My visits with Chinese leaders and Asian CEOs at the BOAO Forum in April convinced me that we were going to see a long string of positive growth surprises from China and its main suppliers around the Pacific Rim–Singapore, Hong Kong, Australia and Indonesia.
The inflation bet is still early. But the recent run of commodity prices and weakness of the dollar suggest it is not too early. Once the credit crunch and recession are off the front page people are going to focus more and more on two factors. First, the Fed tsunami of bank reserves will sooner or later translate into rising price levels. If the Fed allowed the reserves it has already created to remain in the market after the crisis is over the U.S. price level would rise to about 9x its current level over a small number of years, i.e., the $3 vanilla latte you bought at Starbucks today is going to cost you $30–you better start saving your money. Of course, the U.S. political system will not allow a nine-fold increase in the price level so sooner or later the Fed is going to have to take steps to reduce bank reserves. Hint: the same guys who brought you the current disaster are going to be the ones who will be in charge of shrinking reserves. This is not going to be elegant.
The other reason, of course, is that government spending is completely out of control. Ever since last fall when Treas. Secretary Paulson convinced Congress to give him $700 billion to spend however the hell he wanted with no controls or oversight the barn door has been open. Obama’s team has pushed trillions of dollars of new spending through that door in the space of a few months. The result is the $3.5 trillion budget Obama proudly presented to Congress. That budget projects budget shortfalls of roughly $1 trillion per year for the next decade.

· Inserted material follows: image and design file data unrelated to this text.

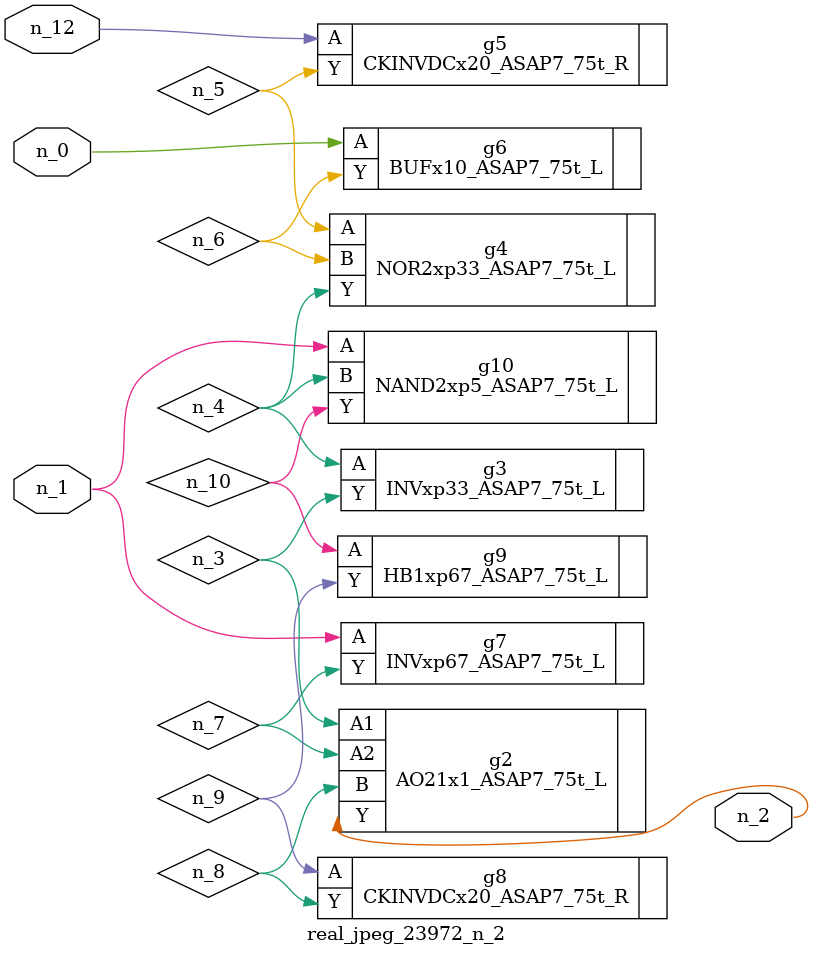
<source format=v>
module real_jpeg_23972_n_2 (n_12, n_1, n_0, n_2);

input n_12;
input n_1;
input n_0;

output n_2;

wire n_5;
wire n_4;
wire n_8;
wire n_6;
wire n_7;
wire n_3;
wire n_10;
wire n_9;

BUFx10_ASAP7_75t_L g6 ( 
.A(n_0),
.Y(n_6)
);

INVxp67_ASAP7_75t_L g7 ( 
.A(n_1),
.Y(n_7)
);

NAND2xp5_ASAP7_75t_L g10 ( 
.A(n_1),
.B(n_4),
.Y(n_10)
);

AO21x1_ASAP7_75t_L g2 ( 
.A1(n_3),
.A2(n_7),
.B(n_8),
.Y(n_2)
);

INVxp33_ASAP7_75t_L g3 ( 
.A(n_4),
.Y(n_3)
);

NOR2xp33_ASAP7_75t_L g4 ( 
.A(n_5),
.B(n_6),
.Y(n_4)
);

CKINVDCx20_ASAP7_75t_R g8 ( 
.A(n_9),
.Y(n_8)
);

HB1xp67_ASAP7_75t_L g9 ( 
.A(n_10),
.Y(n_9)
);

CKINVDCx20_ASAP7_75t_R g5 ( 
.A(n_12),
.Y(n_5)
);


endmodule
</source>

And that does not even include the added cost of his new national healthcare system.
Those huge spending numbers, of course, mean that Congress will soon increase every tax rate in the book including taxes on ordinary income, dividend income and capital gains as well as higher corporate taxes. We can also expect increased excise taxes on tobacco, liquor, and energy of a forms. Last week the White House also floated the idea of adding a national sales tax–they call it a value added tax–that would be a huge increase on working families. The problem is these tax rate increases are not going to generate much revenue–they never do–because people can easily avoid them by either using tax shelters or by simply deferring or avoiding the realization of income. Over the past 6 decades tax rates have varied all over the map but tax revenues, the amount people actually pay, has been 19% of GDP +/= one percent.
If spending is out of control and the government can’t raise more tax revenue we are going to have massive budget , or budget deficits, shortfalls every year. The Treasury is going to have to sell truckloads of new Tbills and bonds into the market every year as well as roll over the ones already out there. That is the scenario that is now beginning to spook the bond and currency markets. Big bank reserve growth, big spending increases and big budget deficits mean the market is being floods with dollar assets, which has to drive down the value of all assets denominated in dollars. That’s why the long Treasury bond yield has increased by more than 100 basis points, or one full percentage point, in recent weeks. And the dollar is posting new lows against both the Euro and the pound. And that’s why the vice Premier of China asked me last month if there was a way China could protect its $2 trillion Tbill portfolio against inflation and a falling dollar.
Faster growth in China and higher inflation point you in the same direction–commodity stocks. I have been increasing my exposure to oil (STO), coal (BHP) and copper and metals (FCX). I expect to add more to these positions next week.
It has been a long time since we needed to worry about the impact of budget deficits on interest rates. But now we do. The best analysis I have done on the topic is Chapter 4 of my book Lessons from a Road Warrior. Over the next few days I will write a series of blogs to help readers think through the issue.